All in all, I’m happy that I spent these long hours digging into Bootstrap and modifying all the pages. I still have some work left on the actual game as well – but this little detour was necessary!

Indie Games for Profit or Fun

February 22nd, 2014

Recently I read an interesting article about optimizing app revenue by applying…questionable business methods. My initial thought, as a developer primarily focused on making fun games, was to scoff and huff and frown at the dubious ethics on display. As can be seen in, for example, a Gamezebo comment on the article I was not alone in having that reaction. But after some careful consideration I’m not so sure that I agree with the Gamezebo critique after all.

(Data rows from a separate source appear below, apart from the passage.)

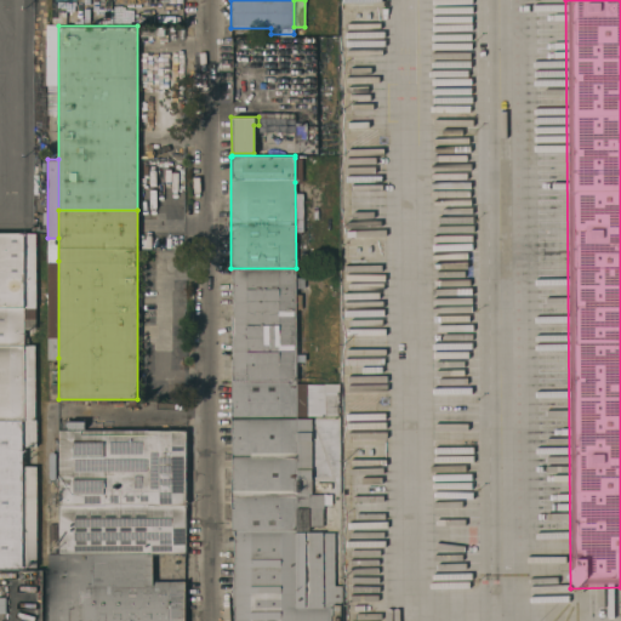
[(0,234),(24,234),(24,308),(0,308),(0,234)]
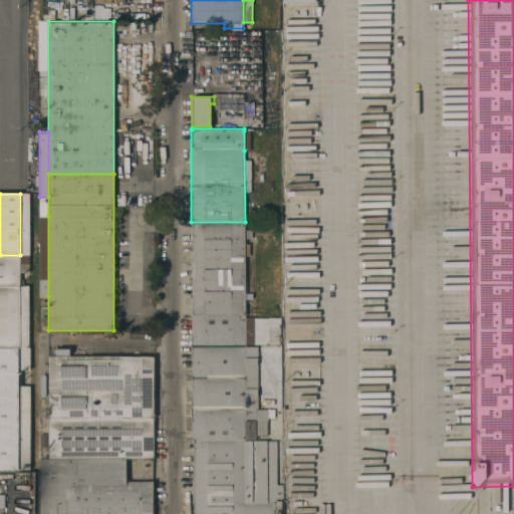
[(28,194),(28,271),(20,271),(20,255),(20,194),(28,194)]
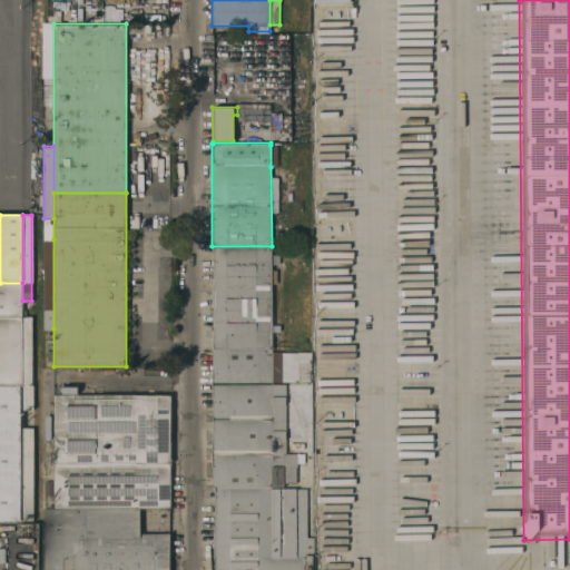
[(53,328),(43,328),(43,239),(53,239),(53,328)]
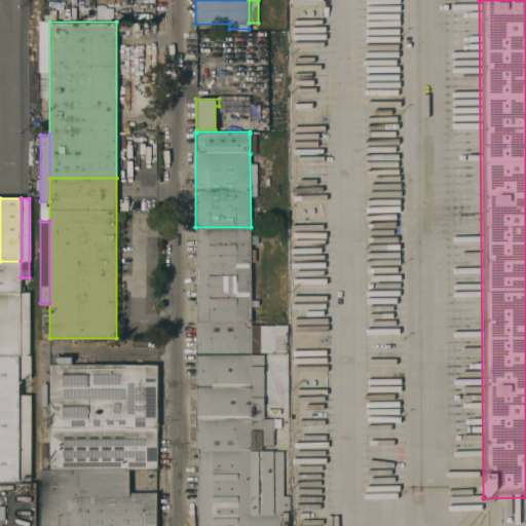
[(251,297),(251,307),(251,323),(196,323),(195,227),(251,227),(251,297)]
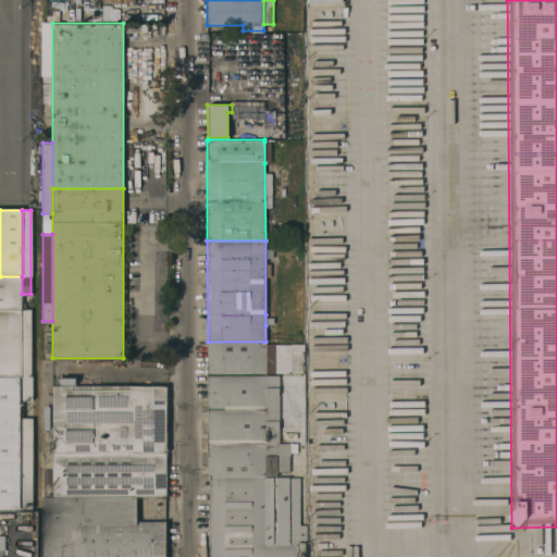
[(0,310),(0,276),(22,276),(22,294),(22,310),(0,310)]
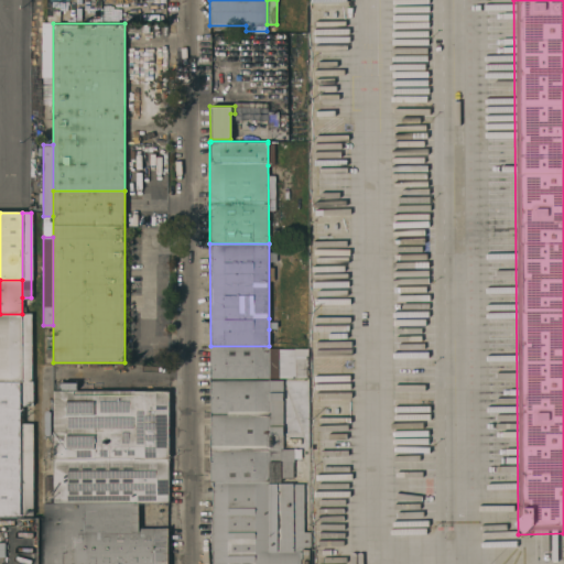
[(0,381),(0,314),(22,314),(21,381),(0,381)]
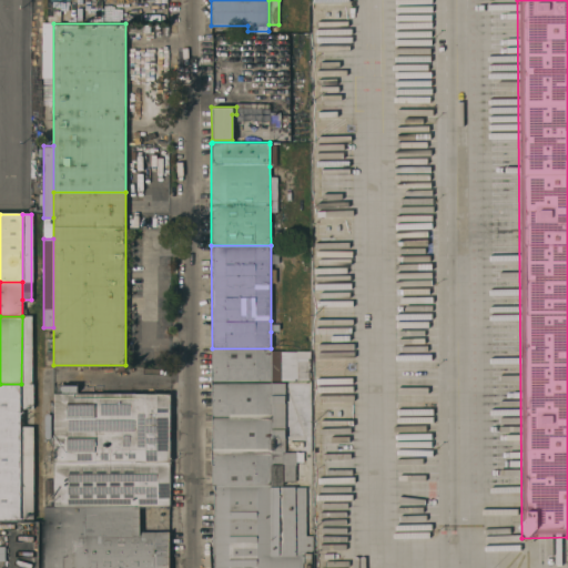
[(22,316),(31,316),(31,384),(33,384),(33,407),(21,407),(21,384),(22,316)]
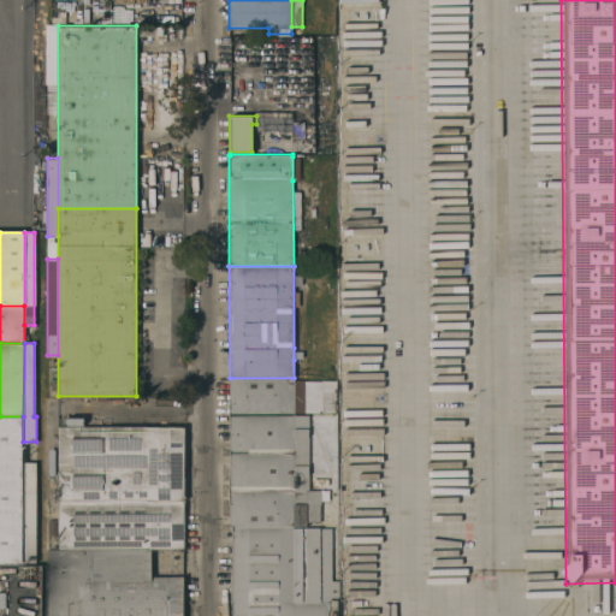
[(294,378),(294,379),(294,412),(294,414),(229,415),(229,398),(230,398),(230,378),(294,378)]
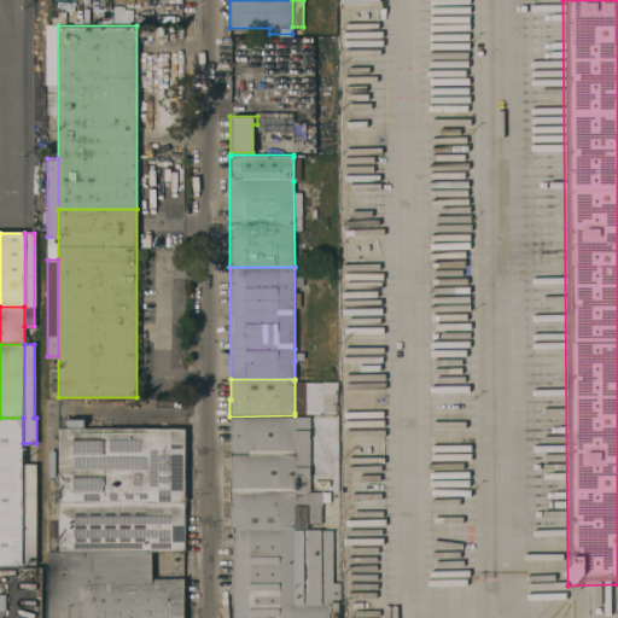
[(295,413),(295,380),(307,380),(307,413),(295,413)]
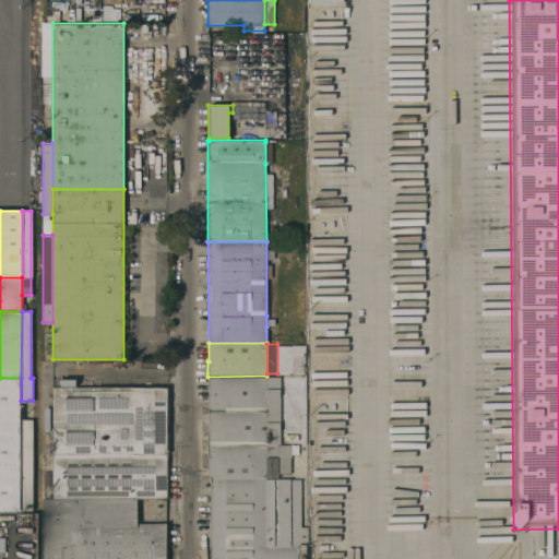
[(210,477),(207,477),(207,377),(266,376),(266,377),(268,477),(210,477)]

The article reads like a common get-rich-quick scheme, listing a number of steps and a simple procedure to follow in order to get app revenue:

  1. Buy Low, Re-Skin, Repeat. Only Make Games
  2. Monetizing in 33 Days
  3. Choosing Your Theme
  4. Publishing
  5. Repeat

The game developer in me thinks that this sounds awful. It removes the creative aspects of game design, and only focuses on maximizing profit.

But what’s the problem with that? Really?

A very simple way to measure customer satisfaction is to observe how many people download/play/buy your apps. If enough people actually download and play these re-skinned games to give a substantial ad revenue, isn’t that a clear indication that you’re actually making a product that fills a gap in the market and fulfills needs? So what if it’s not the height of creativity and design?

Most successful game development teams have a combination of game production and business acumen. The game producing side are the ones focused on making the best game possible; to satisfy the end user optimally. The business side, on the other hand, is focused on maximizing the revenue. The normal situation for a small indie developer is to focus on the game production side, and try to get a publisher to focus on the business aspects.

I think that most indie developers’ knee-jerk contempt of re-skins and soul-less games stems from their lack of interest in the business side of game development. I don’t approve of the original article’s message, but I don’t approve of dismissive “better than thou” developers either. Designing a game for end user satisfaction is important, yes, but profit is also important. Without profit there is no way to keep a business running. If an indie developer has any plans for going full time, the business side of things must be observed. In my view, people often forget the fact that art has always needed a patron of some sort. Mozart didn’t write his operas with only thoughts of musical purity. Michelangelo didn’t paint for his own sake, making purely aesthetical decisions. These days the free market is an artist’s patron instead of kings and nobles – but the concept still holds true.

Personally, I’m fortunate in having a day job I’m very happy with so I don’t have to focus on maximizing my profits when making games. But I respect people who do. Just as I respect people who create wonderful game designs. Both skill sets are necessary to become truly successful.

Note: there are many examples of accidentally successful game developers. But for every Flappy Bird story where a developer with no business sense has become successful there are thousands of garage developers who can’t understand why their awesome game isn’t successful. Exceptions exist to every rule, and bringing up a few odd cases isn’t enough to invalidate a general statement.